__Requirement__: Only a number is expected: the count of lines in the listing where "Right" occurs.

__Records provided__:
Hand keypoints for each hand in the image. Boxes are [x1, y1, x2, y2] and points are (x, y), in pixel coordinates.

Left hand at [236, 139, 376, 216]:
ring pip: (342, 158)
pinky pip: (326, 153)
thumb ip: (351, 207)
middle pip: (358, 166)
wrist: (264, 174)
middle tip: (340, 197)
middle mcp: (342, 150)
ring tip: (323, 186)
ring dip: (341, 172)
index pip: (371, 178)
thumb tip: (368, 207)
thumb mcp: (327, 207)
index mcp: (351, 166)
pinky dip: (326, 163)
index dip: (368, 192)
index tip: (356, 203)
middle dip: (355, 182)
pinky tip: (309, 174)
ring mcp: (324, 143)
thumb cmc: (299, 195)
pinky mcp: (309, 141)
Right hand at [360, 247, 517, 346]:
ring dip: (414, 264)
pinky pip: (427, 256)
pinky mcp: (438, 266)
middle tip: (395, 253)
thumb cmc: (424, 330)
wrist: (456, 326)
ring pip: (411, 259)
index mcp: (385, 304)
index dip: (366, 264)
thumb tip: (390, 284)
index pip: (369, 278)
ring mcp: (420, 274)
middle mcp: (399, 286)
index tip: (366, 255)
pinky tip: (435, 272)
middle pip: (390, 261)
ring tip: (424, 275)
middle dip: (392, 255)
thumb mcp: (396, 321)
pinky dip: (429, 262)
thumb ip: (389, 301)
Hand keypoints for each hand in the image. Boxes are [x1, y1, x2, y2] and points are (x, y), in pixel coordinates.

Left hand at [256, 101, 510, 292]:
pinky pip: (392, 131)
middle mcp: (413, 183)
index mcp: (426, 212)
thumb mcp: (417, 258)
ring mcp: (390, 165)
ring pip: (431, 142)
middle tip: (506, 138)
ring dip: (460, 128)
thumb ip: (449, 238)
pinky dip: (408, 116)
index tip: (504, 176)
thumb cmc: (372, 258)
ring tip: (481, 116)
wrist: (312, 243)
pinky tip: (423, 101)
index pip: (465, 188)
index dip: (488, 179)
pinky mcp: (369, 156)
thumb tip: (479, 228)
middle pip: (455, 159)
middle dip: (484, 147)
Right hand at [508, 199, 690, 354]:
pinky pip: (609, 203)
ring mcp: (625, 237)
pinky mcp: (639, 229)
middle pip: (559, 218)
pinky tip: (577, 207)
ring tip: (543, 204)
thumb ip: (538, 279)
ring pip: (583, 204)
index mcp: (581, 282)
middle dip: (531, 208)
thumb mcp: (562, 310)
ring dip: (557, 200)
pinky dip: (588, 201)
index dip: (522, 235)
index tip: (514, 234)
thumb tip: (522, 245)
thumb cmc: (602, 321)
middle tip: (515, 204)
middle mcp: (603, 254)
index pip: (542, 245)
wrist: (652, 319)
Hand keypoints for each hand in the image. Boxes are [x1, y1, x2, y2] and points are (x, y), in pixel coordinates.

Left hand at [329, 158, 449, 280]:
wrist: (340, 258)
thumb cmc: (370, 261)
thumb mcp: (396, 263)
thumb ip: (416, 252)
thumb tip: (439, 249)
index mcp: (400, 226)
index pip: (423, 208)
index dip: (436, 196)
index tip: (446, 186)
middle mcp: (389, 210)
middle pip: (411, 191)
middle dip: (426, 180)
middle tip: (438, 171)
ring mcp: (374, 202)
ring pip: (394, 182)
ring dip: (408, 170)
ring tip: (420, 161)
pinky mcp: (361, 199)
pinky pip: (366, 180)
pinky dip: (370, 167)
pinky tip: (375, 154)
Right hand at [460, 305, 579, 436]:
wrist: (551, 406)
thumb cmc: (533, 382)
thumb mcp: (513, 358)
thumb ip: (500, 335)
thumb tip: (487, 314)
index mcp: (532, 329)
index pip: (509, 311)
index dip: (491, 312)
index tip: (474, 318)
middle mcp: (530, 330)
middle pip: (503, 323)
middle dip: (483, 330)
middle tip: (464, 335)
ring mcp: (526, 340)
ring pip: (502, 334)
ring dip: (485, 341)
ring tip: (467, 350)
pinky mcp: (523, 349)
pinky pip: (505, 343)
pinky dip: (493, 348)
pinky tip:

__Task solution__: 3